> [PARTES DEL EJERCICIO]:
1) Copia el fragmento del texto sobre la imagen y la memoria que va de "La imagen desmonta" a "lo compuesto significativo.", ambos incluidos.
2) Según el texto sobre la imagen y la memoria, ¿en qué fecha escribió Rilke la carta a Muzot que cita Heidegger?
3) Prolonga el texto sobre la imagen y la memoria a partir de su última oración.

═════ TEXTO DEL EJERCICIO ═════

La imagen desmonta la historia como el desarme de un reloj. El reloj deja de funcionar. Está en un suspenso que “trae aparejado un efecto de conocimiento que sería imposible de otro modo. Se pueden separar las piezas de un reloj para aniquilar el intolerante tic-tac, pero también para entender mejor cómo funciona. Tal es el doble régimen que describe el verbo desmontar: de un lado la caída turbulenta y del otro el discernimiento, la deconstrucción estructural” (Didi-Huberman, 2006, pág. 156).

En el arte el montaje supone la disociación previa de lo que construye, como efecto del desmontaje, por lo que en suma se re-monta a un “no saber” turbulento, fracturado, como futura naturaleza exacta, justipreciándolo por los andrajos, el deshecho en lugar de lo sintético y lo compuesto significativo.

Esa es la naturaleza exacta, la que no hay que perforar ni destruir sino recoger en jirones o preservar con esfuerzo.

 

Queremos hablar de una fotografía. Tan solo de una fotografía en la que dos puertas antiguas se abren y desabrigan un interior arcaico pero que muestra un exterior con mayor desabrigo, como si la memoria se abriera desde una vieja cultura que perece a una cultura presente para darle cobijo. Martín Heidegger sostiene que a la vez que a nuestro desabrigo le pertenece, en la hegemonía de la objetividad, la desaparición de las cosas conocidas, la certeza de nuestra condición requiere también un socorro de las cosas fuera de la pura objetividad. Resguardo que consiste en que las cosas, dentro del más dilatado círculo de la completa perspicacia, puedan descansar en sí mismas, “lo que significa que puedan descansar sin límites unas en otras”. (Heidegger, 1960: 255).

 

Lo otro rememorativo

 

Habrá que pronunciar que el volverse la desprotección hacia la existencia transitoria, dentro del mundo, deba comenzar por que cambiemos lo perecedero y por tanto pasajero, lo que pasa de las cosas objetivas, haciéndolas salir fuera de lo interior y lo invisible de la conciencia únicamente productiva e introduciéndolas en lo verdaderamente interno, en lo familiar del espacio del corazón para dejarlas surgir allí de modo dolorosamente invisible. Lo objetivo es salvado dentro de una actividad de apropiación liberadora de las cosas como objeto. En la carta a Muzot del 13 de noviembre de 1925, citada por Heidegger (1960: 254,255) Rilke dice: “... nuestra tarea es imprimir en nuestra alma esta tierra provisional y perecedera de modo tan doloroso y apasionado que su esencia vuelva a surgir en nosotros ‘invisible’”.

 

En el “nosotros invisible” la interiorización es una acción rememorante que vuelve nuestra esencia, cuyo carácter sólo consiste en querer e imponer, junto con sus objetos, en el ámbito más privado. Acontece una interioridad total: no sólo todo permanece vuelto hacia esto verdaderamente interno, sino que dentro de esta forma  interna una cosa se vuelve libre de límites en lo otro, en su rememorante situación de lo interior que acontece en la protección de lo otro rememorativo. La interioridad del espacio interno del mundo nos libera en lo abierto. Dentro de lo interior está la apertura.

═════ FRAGMENTOS DE ÍTEMS ═════

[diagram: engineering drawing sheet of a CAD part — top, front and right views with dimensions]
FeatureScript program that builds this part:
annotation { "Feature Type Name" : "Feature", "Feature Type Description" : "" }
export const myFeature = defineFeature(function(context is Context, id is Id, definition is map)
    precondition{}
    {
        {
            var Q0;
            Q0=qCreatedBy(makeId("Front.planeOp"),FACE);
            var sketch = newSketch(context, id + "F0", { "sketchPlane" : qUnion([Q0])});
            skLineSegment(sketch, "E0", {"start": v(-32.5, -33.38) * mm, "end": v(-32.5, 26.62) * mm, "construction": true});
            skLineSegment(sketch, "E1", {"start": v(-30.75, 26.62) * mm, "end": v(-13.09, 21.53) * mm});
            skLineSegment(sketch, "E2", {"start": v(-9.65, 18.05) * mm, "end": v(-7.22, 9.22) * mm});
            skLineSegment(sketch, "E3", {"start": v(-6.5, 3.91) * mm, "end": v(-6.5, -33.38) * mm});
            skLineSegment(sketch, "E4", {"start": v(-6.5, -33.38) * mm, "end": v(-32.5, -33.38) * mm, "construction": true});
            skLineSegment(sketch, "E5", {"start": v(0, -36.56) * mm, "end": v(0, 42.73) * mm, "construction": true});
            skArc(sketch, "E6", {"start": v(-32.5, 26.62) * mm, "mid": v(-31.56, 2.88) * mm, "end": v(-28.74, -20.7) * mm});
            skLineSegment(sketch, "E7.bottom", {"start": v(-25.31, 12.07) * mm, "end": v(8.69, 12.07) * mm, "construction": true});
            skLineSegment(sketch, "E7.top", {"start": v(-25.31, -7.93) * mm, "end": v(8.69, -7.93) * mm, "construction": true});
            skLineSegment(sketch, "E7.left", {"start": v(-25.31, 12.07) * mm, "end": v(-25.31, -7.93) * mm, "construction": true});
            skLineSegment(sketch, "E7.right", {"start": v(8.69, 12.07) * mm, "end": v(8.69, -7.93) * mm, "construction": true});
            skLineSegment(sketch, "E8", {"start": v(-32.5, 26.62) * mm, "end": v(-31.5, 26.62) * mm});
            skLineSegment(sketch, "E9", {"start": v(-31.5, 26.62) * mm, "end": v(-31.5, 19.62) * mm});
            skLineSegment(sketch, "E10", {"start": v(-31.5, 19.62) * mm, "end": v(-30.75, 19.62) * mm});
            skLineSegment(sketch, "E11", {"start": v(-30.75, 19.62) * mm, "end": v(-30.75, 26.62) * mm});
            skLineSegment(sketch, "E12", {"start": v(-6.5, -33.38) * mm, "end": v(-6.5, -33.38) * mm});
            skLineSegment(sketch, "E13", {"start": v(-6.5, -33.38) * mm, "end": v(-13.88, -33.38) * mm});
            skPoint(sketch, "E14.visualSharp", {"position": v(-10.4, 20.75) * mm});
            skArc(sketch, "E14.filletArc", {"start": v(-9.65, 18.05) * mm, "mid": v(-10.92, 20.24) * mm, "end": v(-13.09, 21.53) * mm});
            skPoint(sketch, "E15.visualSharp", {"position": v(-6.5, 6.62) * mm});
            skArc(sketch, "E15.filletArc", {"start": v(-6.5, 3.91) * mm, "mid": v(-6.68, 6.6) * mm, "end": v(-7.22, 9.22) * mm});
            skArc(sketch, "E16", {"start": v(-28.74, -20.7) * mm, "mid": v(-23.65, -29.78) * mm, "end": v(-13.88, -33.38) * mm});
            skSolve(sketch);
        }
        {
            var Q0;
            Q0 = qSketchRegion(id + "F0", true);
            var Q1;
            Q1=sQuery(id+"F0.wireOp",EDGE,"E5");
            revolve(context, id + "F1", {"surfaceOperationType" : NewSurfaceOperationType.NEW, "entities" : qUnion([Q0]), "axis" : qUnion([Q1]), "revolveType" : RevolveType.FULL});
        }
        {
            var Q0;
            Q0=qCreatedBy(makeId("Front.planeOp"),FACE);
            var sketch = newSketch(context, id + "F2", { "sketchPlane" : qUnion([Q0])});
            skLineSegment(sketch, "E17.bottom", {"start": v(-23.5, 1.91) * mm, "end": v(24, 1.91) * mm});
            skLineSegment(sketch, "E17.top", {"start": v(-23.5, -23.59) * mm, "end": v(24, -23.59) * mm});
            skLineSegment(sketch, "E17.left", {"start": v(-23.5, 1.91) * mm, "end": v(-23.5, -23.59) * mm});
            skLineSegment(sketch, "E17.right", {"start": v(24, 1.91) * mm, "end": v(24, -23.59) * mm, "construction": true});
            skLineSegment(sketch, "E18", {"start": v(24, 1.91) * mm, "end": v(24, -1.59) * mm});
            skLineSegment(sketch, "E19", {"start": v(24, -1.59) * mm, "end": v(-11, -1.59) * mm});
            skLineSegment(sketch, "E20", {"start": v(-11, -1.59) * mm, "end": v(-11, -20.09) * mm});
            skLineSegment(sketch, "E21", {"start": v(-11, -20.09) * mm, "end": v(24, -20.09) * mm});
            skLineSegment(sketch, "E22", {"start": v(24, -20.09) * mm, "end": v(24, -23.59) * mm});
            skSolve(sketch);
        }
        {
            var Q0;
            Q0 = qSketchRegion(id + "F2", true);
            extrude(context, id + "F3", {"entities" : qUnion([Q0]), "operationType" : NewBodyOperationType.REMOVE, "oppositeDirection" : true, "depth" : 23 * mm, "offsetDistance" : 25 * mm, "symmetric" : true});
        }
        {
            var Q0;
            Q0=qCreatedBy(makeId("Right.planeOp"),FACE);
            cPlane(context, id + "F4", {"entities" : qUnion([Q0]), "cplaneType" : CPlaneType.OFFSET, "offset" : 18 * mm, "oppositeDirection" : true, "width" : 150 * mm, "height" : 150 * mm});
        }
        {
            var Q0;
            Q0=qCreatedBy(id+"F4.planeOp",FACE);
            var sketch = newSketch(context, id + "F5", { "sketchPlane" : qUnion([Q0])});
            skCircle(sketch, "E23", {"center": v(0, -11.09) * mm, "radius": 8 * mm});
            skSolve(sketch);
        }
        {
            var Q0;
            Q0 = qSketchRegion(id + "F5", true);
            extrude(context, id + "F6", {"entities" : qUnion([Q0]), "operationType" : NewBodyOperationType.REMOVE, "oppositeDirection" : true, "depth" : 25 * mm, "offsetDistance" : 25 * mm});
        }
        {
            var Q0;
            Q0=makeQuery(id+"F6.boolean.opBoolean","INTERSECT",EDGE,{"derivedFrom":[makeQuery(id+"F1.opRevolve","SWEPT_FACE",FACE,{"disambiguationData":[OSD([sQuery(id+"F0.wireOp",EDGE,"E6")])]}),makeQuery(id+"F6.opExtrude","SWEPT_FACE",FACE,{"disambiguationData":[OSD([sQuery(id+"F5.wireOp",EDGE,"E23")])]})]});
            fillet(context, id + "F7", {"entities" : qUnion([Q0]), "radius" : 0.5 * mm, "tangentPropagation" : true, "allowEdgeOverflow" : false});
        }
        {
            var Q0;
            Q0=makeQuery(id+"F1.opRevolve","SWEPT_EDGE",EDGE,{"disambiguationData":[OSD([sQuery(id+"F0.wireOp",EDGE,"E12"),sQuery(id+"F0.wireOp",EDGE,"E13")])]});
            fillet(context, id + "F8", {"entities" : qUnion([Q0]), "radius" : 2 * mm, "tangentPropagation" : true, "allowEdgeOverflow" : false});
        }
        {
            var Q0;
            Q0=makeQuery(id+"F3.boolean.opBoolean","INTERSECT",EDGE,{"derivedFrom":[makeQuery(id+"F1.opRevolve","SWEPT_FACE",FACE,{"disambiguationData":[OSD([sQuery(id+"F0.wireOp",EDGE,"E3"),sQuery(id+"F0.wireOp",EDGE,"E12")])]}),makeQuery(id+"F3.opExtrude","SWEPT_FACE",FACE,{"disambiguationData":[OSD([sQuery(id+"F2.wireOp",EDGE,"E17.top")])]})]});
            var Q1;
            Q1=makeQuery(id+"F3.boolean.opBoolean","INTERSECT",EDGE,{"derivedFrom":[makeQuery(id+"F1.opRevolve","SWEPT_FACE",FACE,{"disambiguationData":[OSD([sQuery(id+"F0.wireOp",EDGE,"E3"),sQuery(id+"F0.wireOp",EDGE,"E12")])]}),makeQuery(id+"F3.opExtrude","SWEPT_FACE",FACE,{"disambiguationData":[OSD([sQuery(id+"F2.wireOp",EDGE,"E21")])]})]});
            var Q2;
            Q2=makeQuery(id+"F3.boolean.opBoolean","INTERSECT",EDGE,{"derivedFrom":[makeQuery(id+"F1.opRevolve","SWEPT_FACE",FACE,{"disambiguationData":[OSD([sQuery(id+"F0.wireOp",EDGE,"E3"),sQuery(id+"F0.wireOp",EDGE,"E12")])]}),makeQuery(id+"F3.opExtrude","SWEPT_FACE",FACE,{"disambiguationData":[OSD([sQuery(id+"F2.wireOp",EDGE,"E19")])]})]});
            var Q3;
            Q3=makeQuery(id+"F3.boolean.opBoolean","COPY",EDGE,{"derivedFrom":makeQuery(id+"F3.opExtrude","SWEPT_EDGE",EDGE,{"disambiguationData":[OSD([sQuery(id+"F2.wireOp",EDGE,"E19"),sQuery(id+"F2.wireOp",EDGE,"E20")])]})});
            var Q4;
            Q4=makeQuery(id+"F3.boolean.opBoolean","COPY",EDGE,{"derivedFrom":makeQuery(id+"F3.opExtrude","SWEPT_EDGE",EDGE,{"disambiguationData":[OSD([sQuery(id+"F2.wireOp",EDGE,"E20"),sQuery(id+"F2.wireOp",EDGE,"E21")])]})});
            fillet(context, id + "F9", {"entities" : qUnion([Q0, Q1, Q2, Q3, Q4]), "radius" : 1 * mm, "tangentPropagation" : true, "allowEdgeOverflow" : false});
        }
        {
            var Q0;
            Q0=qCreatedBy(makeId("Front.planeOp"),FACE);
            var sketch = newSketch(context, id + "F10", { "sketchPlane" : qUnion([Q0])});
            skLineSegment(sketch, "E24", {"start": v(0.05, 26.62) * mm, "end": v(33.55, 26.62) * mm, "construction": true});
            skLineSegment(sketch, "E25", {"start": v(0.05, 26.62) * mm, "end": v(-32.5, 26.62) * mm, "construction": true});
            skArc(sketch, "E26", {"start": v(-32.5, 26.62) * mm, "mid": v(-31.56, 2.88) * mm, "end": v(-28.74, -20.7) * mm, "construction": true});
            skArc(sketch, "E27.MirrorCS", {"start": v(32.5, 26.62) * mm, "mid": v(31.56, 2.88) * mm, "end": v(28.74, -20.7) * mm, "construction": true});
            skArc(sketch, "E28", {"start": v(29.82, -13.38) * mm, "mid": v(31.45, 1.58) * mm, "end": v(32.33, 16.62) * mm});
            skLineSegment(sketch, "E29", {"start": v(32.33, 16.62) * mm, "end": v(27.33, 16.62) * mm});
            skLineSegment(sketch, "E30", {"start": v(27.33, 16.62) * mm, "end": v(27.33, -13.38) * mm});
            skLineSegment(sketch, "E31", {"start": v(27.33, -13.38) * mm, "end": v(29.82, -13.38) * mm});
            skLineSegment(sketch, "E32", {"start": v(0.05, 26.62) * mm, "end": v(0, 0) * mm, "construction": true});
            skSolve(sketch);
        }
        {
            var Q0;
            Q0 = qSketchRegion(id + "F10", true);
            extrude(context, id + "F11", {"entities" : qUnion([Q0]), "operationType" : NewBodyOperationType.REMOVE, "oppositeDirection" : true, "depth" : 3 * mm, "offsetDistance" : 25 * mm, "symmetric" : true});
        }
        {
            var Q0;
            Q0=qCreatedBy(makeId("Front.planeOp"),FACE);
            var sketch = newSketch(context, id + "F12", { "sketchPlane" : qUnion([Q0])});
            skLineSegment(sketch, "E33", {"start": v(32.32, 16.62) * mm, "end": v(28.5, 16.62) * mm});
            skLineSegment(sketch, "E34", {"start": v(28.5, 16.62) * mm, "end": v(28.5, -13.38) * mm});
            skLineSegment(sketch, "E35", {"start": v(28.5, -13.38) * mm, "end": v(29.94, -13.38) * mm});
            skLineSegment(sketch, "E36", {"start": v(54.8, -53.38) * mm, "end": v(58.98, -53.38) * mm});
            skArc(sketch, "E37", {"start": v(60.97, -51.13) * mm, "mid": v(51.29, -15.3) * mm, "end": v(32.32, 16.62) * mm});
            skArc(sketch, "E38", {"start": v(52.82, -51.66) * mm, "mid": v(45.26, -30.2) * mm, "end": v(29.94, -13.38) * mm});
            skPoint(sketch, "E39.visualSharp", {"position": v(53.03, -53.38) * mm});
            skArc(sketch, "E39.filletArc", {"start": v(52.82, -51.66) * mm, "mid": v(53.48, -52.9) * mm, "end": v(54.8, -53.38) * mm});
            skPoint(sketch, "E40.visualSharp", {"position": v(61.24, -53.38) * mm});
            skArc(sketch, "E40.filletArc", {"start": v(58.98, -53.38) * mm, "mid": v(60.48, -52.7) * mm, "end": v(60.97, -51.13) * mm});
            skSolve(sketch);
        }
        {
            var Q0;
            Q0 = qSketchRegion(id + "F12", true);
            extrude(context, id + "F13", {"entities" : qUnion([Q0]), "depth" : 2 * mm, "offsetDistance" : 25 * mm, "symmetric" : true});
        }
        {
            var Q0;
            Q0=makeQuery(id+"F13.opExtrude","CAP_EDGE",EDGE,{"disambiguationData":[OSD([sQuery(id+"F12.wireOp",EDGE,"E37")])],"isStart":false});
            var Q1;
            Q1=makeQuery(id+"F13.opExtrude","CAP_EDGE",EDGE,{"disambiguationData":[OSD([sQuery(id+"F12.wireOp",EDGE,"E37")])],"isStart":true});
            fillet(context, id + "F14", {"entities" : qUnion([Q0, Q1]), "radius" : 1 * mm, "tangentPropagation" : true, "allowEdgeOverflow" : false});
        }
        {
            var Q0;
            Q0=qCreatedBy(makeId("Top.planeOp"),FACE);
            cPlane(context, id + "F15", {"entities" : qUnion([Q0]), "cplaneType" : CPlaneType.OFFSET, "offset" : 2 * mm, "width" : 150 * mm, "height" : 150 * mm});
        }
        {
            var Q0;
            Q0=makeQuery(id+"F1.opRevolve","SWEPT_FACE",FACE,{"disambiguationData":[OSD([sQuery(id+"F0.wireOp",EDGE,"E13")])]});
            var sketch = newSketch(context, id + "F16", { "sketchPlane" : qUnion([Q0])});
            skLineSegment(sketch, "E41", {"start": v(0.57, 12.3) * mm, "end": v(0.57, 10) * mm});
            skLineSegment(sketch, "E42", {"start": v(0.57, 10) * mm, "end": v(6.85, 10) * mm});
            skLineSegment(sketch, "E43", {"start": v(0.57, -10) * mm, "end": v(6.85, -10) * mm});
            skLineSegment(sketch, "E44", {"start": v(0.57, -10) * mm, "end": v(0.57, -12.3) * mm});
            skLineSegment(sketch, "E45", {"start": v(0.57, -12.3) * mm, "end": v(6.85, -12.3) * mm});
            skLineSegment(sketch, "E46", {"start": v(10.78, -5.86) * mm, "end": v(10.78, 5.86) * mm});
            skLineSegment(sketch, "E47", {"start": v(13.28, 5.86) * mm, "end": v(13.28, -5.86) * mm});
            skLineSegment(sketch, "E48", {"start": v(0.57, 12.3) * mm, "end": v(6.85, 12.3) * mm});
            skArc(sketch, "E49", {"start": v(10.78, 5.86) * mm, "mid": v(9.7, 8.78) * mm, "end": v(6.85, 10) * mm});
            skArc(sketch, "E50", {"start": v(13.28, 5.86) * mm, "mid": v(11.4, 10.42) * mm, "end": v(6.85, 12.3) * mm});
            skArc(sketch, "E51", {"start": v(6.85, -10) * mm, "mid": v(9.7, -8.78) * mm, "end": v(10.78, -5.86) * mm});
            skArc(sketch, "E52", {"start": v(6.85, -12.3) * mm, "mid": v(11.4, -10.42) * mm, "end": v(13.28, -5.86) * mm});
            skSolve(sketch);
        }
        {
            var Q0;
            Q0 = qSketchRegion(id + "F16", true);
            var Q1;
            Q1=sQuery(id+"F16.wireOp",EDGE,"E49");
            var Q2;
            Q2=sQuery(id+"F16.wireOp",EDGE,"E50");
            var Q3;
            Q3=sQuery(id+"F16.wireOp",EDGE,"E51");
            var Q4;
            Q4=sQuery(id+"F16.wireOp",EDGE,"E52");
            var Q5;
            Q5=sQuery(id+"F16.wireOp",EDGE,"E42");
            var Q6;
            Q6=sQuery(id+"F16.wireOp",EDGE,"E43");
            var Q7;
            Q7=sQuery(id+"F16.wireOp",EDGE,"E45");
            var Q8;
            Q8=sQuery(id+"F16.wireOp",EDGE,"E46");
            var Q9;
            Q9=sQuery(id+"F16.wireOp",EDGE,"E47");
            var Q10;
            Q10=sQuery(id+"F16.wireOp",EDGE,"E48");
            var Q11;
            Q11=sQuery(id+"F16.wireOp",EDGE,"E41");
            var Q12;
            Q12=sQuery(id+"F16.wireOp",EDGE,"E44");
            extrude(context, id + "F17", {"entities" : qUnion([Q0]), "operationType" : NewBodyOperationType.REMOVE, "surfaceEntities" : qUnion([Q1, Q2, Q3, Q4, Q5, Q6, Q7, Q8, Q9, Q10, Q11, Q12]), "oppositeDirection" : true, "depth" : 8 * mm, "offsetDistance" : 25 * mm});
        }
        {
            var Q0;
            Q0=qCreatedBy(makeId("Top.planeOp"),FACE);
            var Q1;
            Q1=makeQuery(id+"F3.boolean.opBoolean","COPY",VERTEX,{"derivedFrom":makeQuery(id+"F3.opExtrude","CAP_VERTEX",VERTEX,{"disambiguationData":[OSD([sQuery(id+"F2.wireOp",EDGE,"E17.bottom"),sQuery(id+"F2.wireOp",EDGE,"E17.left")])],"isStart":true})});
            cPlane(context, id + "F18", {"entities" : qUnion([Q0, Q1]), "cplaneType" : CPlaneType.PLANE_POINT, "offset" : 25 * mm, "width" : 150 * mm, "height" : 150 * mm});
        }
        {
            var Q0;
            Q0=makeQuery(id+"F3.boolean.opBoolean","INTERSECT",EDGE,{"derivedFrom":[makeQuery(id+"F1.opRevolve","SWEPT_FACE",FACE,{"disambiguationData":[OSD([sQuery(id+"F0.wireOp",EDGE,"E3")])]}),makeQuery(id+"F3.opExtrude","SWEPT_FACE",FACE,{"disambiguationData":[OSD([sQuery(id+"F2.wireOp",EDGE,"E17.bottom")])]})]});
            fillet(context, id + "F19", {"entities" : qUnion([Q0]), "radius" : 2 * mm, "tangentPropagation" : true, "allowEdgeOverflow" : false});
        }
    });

═════

> [RESPUESTAS DADAS]:
1)
La imagen desmonta la historia como el desarme de un reloj. El reloj deja de funcionar. Está en un suspenso que “trae aparejado un efecto de conocimiento que sería imposible de otro modo. Se pueden separar las piezas de un reloj para aniquilar el intolerante tic-tac, pero también para entender mejor cómo funciona. Tal es el doble régimen que describe el verbo desmontar: de un lado la caída turbulenta y del otro el discernimiento, la deconstrucción estructural” (Didi-Huberman, 2006, pág. 156).

En el arte el montaje supone la disociación previa de lo que construye, como efecto del desmontaje, por lo que en suma se re-monta a un “no saber” turbulento, fracturado, como futura naturaleza exacta, justipreciándolo por los andrajos, el deshecho en lugar de lo sintético y lo compuesto significativo.

2) El 13 de noviembre de 1925.

3)
Sólo lo que retenemos de este modo internamente, en la cueva del corazón, lo sabemos verdaderamente y externamente, de memoria. En eso interior somos libres, fuera de la relación con los objetos que nos rodean y que sólo nos protegen en apariencia. En apariencia estamos rodeados de la objetividad que nos vacía y nos fuerza a un presente de dependencia.  Si queremos narrar cómo puede esa interiorización rememorante de eso ya inseparablemente objetivo de la conciencia ocurrir en lo más íntimo de uno mismo, Heidegger apunta que pertenece a lo interior y lo invisible. Tanto aquello interno rememorado como aquello hacia lo que se rememora tiene esa propiedad, o algo muy propio: “La interiorización rememorante invierte la separación y permite entrar en el más amplio círculo de lo abierto”.

 

Solo y a partir del riesgo, desde la forma más desprovista de una cultura de objetos, del riesgo de no concebir la cultura como lo creado para protegernos, nos desligamos riesgosamente. En este sentido la cultura nos protege, pero nos protege de nuestra interioridad, entonces nos limita de la rememorante inclinación a concebir lo opuesto al interior. Habría en este caso una posibilidad de la cultura de ser vista desde dos modos.

 

Un modo a la manera de todos los objetos que nos rodean lo hacen de forma pasajera, de tal forma que en la medida en que nos acercamos desaparecen. Otro modo es considerando que los objetos pueden atesorarse desde un interior en el cual se envuelven en una actitud de rememoración arriesgada, aunque sin pérdida. Lo arriesgado debe ser de tal manera que incumba a todo elemento, en la medida en que es ente. Esta es la condición de arriesgarse.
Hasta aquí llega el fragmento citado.